# What you need to do
Please resume the news item on the SupplyScape and Acsis e-pedigree integration, continuing right after its last sentence.

# Source extract
Acsis, SupplyScape Team for E-Pedigrees


Aug. 8, 2007-In an effort to help pharmaceutical companies more easily create electronic pedigrees (e-pedigrees)-secure documents that record a drug's progression from the point of manufacture to the pharmacy-SupplyScape and Acsis have integrated their products.

The two companies have joined SupplyScape's E-pedigree application with Acsis' Extended Platform for Device and Data Integration (xDDI) middleware. The middleware is designed to help companies manage all the RFID applicators, readers and other equipment used on a pharmaceutical packaging line, as well as share all RFID and serialization data collected with enterprise resource planning systems (ERP).

SupplyScape and Acsis have been working together informally for some time, and in 2006 began working more closely to tightly link their products. "This is the first end-to-end integration, so this is pretty significant," says Andre Pino, Acsis' VP and chief marketing officer. "SupplyScape is providing the e-pedigree software, and we are providing all the serialization work on the packaging line."

Using the two products together will help pharmaceutical companies prepare for California's looming e-pedigree requirement. Although several states have passed legislation calling for drug pedigrees that can be paper-based, California is the only one with a law requiring drug manufacturers, wholesalers and distributors to create e-pedigrees to track and trace all prescription drugs distributed within the state.

Originally, California's e-pedigree legislation was supposed to take effect in January 2007, but the law was pushed back two years and is now scheduled to go into operation in January 2009. But distributors say tagged product must be in the supply chain by mid-2008 if companies plan to use RFID to comply with the e-pedigree requirement.

# Data extracts
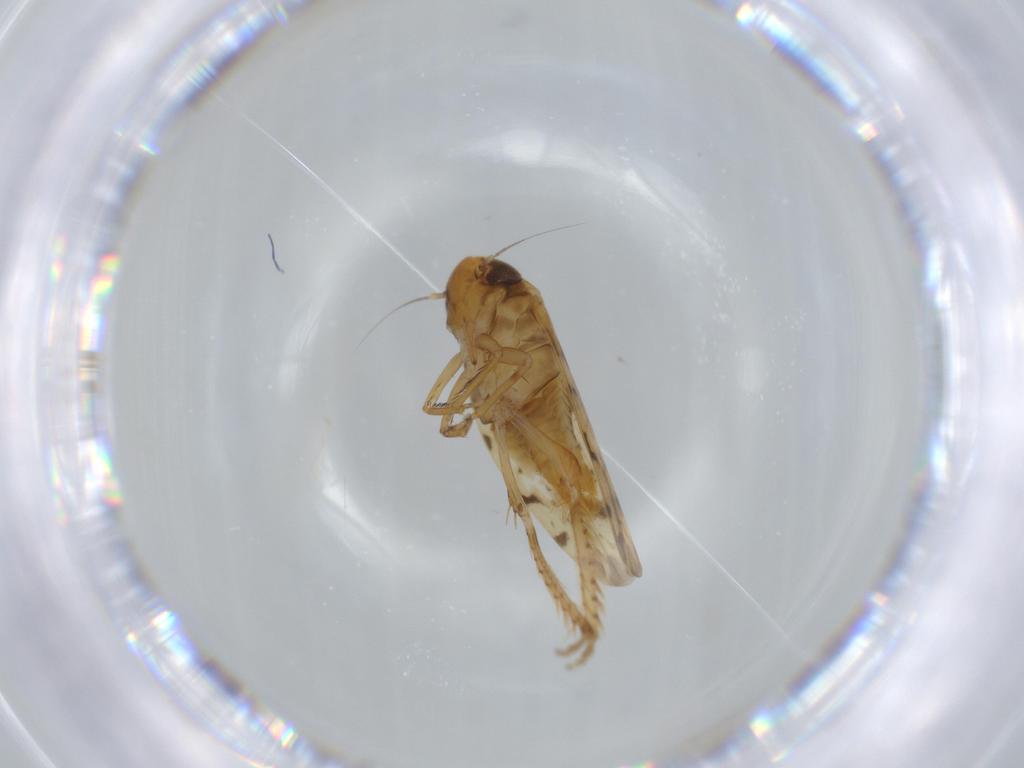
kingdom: Animalia
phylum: Arthropoda
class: Insecta
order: Hemiptera
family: Cicadellidae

# Your response
"All the pharmaceutical manufacturers are now trying to prepare for the California requirement for 2009," says Pino. "The key point of this integration is, with the diverse deployments [Acsis and SupplyScape] have done, we now have the expertise for end-to-end integration of serialized e-pedigrees."

To create a serialized e-pedigree, companies must document unique ID numbers, or serial numbers, for each bottle, case and pallet. Those numbers can then be correlated with other information, such as the manufacturer, the batch number, other companies that handle the drugs and so forth.

Cardinal Health and other firms have been testing RFID and e-pedigrees. Cardinal is tagging individual bottles of drugs it receives from manufacturers with passive RFID tags, the serial numbers of which are used to update each item's e-pedigree (see Cardinal Health Deploying Drug E-Pedigree System).

Acsis and Supplyscape are not jointly marketing or selling their integrated software (both products are available now), but Pino says they will support each other's efforts. "We have not gone as far as to say this is a formalized packaged solution, but we work very closely together," he explains. "SupplyScape will tell its customers that it has worked very closely with Acsis, and likewise, we will do the same."